My rural Sussex village is not far from Tunbridge Wells, Britain’s capital of disgust. The elderly and overwhelmingly white residents seem very blasé about the pandemic. Just this weekend gone they were scrummed, cheek by jowl, around the vegetable stall in front of the pub on the high street, none of them wearing a mask. I’m just about the only person sporting one. Days earlier I’d called in last week to a community hub to save my father, just turned 88, from the risk of having to pick up his hearing aid batteries. The retirees staffing it insisted I take a seat. I wanted to keep a distance so I told them I’d recently come back from Singapore. They couldn’t get rid of me fast enough. When I went back to collect the batteries I discovered they’d left them on the street. At least there wasn’t a barricade.
There would have been no point explaining that Singapore has taken stringent measures and seems to have substantially slowed the virus’s spread. The UK’s efforts, in contrast, have been lackadaisical and we’re on the cusp of a health disaster.
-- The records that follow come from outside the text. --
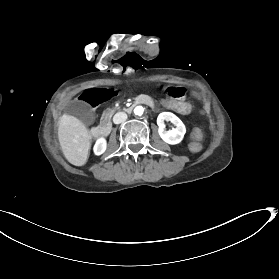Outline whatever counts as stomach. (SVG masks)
Here are the masks:
<instances>
[{
    "label": "stomach",
    "instance_id": "1",
    "mask_svg": "<svg viewBox=\"0 0 279 279\" xmlns=\"http://www.w3.org/2000/svg\"><path fill=\"white\" fill-rule=\"evenodd\" d=\"M161 105L165 109L172 107L173 110L181 111L183 113L192 114L195 111L194 105L189 104L188 102L182 101V100H176V101L172 102V100L165 98L162 100Z\"/></svg>",
    "mask_w": 279,
    "mask_h": 279
}]
</instances>
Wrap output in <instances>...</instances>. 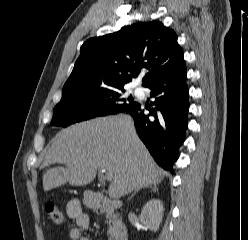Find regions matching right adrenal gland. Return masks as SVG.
<instances>
[{
	"mask_svg": "<svg viewBox=\"0 0 248 240\" xmlns=\"http://www.w3.org/2000/svg\"><path fill=\"white\" fill-rule=\"evenodd\" d=\"M143 188H150L152 192H158V188H157V185L156 184H153V185H150V186H146V187H143ZM141 188H138L134 191V193L128 198V200H130L139 190H141Z\"/></svg>",
	"mask_w": 248,
	"mask_h": 240,
	"instance_id": "1",
	"label": "right adrenal gland"
}]
</instances>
But here’s the thing; if disgust is an evolutionary advantage that keeps us safe, why do non conservatives experience it less? Well if there’s anything we can be fairly certain about nature, it’s that it likes to hedge its bets. There’s a downside to having a strong disgust response. Back in history making ourselves more insular reduced the opportunities to mix with other people; to learn, to share skills and ideas, to barter, to trade, to meet a mate. Though some people really don’t like the idea, choosing a mate with genes very diverse from one’s own tends to produce healthier offspring, just as picking a sibling or cousin as a mate is taboo because of the risks associated with inbreeding. So, if nature has, to some extent, produced conservatives and liberals it’s in the hope that if one strategy fails another succeeds.
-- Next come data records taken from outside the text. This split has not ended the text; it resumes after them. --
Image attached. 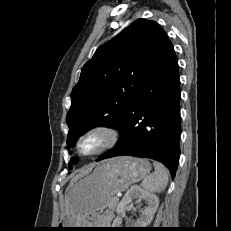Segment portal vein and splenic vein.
Returning <instances> with one entry per match:
<instances>
[{
    "instance_id": "1",
    "label": "portal vein and splenic vein",
    "mask_w": 231,
    "mask_h": 231,
    "mask_svg": "<svg viewBox=\"0 0 231 231\" xmlns=\"http://www.w3.org/2000/svg\"><path fill=\"white\" fill-rule=\"evenodd\" d=\"M120 194H116L115 199H119Z\"/></svg>"
}]
</instances>
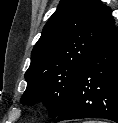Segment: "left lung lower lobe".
I'll list each match as a JSON object with an SVG mask.
<instances>
[{
	"instance_id": "left-lung-lower-lobe-1",
	"label": "left lung lower lobe",
	"mask_w": 118,
	"mask_h": 123,
	"mask_svg": "<svg viewBox=\"0 0 118 123\" xmlns=\"http://www.w3.org/2000/svg\"><path fill=\"white\" fill-rule=\"evenodd\" d=\"M105 118L118 123V31L113 26L81 70L56 122Z\"/></svg>"
}]
</instances>
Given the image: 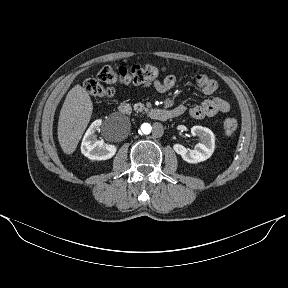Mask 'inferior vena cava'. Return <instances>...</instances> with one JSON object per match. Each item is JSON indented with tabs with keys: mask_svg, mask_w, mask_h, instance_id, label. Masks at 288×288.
<instances>
[{
	"mask_svg": "<svg viewBox=\"0 0 288 288\" xmlns=\"http://www.w3.org/2000/svg\"><path fill=\"white\" fill-rule=\"evenodd\" d=\"M152 128L153 130L151 131V136L154 139H160L163 133V126L161 125V123L159 121H154L152 123Z\"/></svg>",
	"mask_w": 288,
	"mask_h": 288,
	"instance_id": "602c4592",
	"label": "inferior vena cava"
}]
</instances>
But I’m perplexed. Both Britain and America have conservative governments, and yet both were slow to respond. Even a self-avowed germaphobe like Donald Trump was ill attuned to the threat while his political base, so responsive to the politics of disgust, was readier to believe that it was a Chinese problem or a hoax rather than to stock up and run for the hills. Perhaps some of are simply wired to fear outsiders more than those who look like us, and are more alert to difference than danger. The consequences of those misplaced priorities will surely be felt, and soon.